==== SOURCE MATERIAL ====

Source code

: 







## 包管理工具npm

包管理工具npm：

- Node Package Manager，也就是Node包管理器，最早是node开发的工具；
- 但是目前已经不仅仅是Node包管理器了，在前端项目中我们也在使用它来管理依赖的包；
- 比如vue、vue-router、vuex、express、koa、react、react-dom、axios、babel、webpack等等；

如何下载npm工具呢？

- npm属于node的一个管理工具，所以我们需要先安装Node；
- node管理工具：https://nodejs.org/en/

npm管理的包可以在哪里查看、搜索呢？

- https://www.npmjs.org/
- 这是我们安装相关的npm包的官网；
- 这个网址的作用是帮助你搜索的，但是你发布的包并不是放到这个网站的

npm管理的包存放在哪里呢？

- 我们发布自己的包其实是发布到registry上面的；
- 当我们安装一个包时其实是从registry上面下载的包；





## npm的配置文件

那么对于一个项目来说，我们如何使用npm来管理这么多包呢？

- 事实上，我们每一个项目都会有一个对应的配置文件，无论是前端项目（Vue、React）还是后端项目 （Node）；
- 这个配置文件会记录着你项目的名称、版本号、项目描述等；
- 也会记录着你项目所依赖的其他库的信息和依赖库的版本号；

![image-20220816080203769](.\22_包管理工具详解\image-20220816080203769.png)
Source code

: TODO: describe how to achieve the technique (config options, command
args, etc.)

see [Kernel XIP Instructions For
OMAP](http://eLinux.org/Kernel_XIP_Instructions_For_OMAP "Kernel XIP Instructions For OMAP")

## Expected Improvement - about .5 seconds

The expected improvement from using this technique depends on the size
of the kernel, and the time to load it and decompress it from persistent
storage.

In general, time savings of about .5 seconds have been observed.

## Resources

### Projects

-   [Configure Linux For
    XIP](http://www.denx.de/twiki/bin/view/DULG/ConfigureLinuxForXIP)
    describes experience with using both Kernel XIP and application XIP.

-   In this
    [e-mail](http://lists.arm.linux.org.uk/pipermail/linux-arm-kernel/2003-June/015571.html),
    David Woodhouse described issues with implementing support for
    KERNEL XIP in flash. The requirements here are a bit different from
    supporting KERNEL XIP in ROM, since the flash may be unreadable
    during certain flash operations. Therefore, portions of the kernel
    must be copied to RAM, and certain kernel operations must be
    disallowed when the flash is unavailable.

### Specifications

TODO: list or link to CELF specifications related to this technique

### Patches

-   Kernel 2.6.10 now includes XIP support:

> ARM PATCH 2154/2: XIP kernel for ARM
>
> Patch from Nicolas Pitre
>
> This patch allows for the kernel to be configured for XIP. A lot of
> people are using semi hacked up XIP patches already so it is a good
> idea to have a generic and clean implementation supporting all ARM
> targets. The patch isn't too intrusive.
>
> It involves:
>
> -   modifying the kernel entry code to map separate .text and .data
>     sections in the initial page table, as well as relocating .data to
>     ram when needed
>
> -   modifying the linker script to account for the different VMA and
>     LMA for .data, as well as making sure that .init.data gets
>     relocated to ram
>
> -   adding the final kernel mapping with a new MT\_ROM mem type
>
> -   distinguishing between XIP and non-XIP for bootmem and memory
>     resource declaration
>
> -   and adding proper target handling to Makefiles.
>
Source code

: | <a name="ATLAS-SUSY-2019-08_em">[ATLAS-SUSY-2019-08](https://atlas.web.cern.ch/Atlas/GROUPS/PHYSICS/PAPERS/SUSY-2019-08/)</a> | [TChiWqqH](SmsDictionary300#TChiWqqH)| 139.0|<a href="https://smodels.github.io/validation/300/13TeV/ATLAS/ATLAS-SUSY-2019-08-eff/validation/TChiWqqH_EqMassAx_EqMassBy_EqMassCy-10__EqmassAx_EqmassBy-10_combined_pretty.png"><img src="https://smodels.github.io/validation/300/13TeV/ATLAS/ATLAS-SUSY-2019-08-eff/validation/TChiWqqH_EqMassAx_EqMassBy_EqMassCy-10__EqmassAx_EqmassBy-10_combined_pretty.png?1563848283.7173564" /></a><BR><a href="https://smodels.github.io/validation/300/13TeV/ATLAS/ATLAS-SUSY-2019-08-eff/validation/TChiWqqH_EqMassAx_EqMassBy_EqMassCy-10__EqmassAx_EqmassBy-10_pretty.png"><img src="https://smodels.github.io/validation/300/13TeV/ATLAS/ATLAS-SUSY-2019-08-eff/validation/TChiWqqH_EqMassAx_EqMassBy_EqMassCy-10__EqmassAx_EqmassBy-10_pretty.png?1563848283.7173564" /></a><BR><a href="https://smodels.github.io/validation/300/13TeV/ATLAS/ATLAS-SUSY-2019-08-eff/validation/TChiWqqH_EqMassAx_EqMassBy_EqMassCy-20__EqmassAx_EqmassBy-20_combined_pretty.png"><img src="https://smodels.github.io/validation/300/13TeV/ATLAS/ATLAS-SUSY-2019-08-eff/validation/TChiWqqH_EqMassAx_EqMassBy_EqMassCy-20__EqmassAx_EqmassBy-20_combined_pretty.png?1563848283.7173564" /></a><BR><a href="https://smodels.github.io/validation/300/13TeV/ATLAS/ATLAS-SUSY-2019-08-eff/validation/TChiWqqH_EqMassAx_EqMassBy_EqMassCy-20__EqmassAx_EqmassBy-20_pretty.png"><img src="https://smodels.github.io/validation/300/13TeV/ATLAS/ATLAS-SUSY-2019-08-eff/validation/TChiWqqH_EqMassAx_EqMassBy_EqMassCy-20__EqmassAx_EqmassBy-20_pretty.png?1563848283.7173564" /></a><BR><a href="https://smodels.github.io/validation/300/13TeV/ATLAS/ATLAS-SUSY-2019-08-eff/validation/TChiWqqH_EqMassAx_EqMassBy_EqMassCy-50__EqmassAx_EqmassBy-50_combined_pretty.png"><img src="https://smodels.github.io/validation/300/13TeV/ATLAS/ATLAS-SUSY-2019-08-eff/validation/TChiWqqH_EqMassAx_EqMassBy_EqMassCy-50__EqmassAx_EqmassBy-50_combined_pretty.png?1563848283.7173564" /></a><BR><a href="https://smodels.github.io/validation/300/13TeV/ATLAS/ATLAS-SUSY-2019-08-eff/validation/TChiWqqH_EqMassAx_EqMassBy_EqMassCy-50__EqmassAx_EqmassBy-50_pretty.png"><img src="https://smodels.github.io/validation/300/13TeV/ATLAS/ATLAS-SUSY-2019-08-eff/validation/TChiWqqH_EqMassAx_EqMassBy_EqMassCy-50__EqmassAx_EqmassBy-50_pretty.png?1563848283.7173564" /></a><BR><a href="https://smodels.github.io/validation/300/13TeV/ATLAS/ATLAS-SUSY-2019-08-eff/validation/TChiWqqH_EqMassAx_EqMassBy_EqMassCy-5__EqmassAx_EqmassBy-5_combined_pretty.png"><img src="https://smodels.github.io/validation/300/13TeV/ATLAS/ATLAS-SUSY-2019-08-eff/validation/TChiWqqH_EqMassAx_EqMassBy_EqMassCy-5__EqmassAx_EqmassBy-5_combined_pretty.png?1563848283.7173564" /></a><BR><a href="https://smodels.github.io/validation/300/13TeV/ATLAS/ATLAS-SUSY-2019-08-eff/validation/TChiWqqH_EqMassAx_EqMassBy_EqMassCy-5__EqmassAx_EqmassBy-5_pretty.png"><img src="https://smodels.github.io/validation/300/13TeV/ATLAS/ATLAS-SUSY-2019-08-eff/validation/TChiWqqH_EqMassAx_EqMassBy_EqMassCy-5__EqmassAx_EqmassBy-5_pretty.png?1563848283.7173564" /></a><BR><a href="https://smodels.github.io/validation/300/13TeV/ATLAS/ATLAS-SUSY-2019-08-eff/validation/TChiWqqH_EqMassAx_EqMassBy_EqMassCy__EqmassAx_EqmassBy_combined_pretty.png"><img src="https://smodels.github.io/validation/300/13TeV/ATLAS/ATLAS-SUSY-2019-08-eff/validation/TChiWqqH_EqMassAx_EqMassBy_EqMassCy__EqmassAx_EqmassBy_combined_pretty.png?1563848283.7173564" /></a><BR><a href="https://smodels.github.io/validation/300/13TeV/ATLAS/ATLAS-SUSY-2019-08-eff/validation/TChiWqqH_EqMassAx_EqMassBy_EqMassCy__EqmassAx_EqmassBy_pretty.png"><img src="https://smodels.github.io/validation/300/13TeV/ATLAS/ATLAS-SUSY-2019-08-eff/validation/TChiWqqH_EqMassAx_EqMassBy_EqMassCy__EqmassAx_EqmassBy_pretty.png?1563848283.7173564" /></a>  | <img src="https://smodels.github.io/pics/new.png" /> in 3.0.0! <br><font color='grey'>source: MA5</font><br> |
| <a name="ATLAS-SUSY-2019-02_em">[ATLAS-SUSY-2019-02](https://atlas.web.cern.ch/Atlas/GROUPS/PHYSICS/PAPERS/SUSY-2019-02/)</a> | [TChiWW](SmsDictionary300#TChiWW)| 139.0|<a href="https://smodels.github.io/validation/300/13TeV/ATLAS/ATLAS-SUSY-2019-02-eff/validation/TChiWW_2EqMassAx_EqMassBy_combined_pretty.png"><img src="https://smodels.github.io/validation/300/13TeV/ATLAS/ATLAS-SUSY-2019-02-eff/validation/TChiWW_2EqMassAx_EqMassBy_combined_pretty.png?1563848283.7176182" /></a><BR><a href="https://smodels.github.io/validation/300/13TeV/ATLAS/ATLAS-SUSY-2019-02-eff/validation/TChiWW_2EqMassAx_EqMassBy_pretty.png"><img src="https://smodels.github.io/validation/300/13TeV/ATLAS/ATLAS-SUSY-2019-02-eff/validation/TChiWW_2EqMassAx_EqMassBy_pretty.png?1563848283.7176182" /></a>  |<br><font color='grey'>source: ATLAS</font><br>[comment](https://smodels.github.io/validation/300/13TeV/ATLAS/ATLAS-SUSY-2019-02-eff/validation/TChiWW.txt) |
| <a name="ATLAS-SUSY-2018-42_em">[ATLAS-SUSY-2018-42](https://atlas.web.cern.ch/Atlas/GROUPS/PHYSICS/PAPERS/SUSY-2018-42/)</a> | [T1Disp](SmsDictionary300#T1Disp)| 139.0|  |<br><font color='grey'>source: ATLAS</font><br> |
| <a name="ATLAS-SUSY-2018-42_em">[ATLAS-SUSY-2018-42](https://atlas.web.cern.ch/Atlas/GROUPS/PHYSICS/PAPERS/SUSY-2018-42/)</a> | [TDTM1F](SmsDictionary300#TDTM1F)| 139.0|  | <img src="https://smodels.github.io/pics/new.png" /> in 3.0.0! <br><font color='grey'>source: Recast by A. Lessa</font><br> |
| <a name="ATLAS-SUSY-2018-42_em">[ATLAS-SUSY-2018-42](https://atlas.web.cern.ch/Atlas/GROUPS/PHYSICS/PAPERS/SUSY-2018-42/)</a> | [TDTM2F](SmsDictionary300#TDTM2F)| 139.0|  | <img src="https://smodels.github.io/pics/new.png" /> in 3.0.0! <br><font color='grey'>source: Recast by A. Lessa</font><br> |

====

▸ EXERCISE
Only the lines from the one containing "- 但是目前已经不仅仅是No" through the one containing "## npm的配置文件" are to be retyped, both boundary lines included, with no other material.

▸ SOLUTION TO THIS TASK
- 但是目前已经不仅仅是Node包管理器了，在前端项目中我们也在使用它来管理依赖的包；
- 比如vue、vue-router、vuex、express、koa、react、react-dom、axios、babel、webpack等等；

如何下载npm工具呢？

- npm属于node的一个管理工具，所以我们需要先安装Node；
- node管理工具：https://nodejs.org/en/

npm管理的包可以在哪里查看、搜索呢？

- https://www.npmjs.org/
- 这是我们安装相关的npm包的官网；
- 这个网址的作用是帮助你搜索的，但是你发布的包并不是放到这个网站的

npm管理的包存放在哪里呢？

- 我们发布自己的包其实是发布到registry上面的；
- 当我们安装一个包时其实是从registry上面下载的包；





## npm的配置文件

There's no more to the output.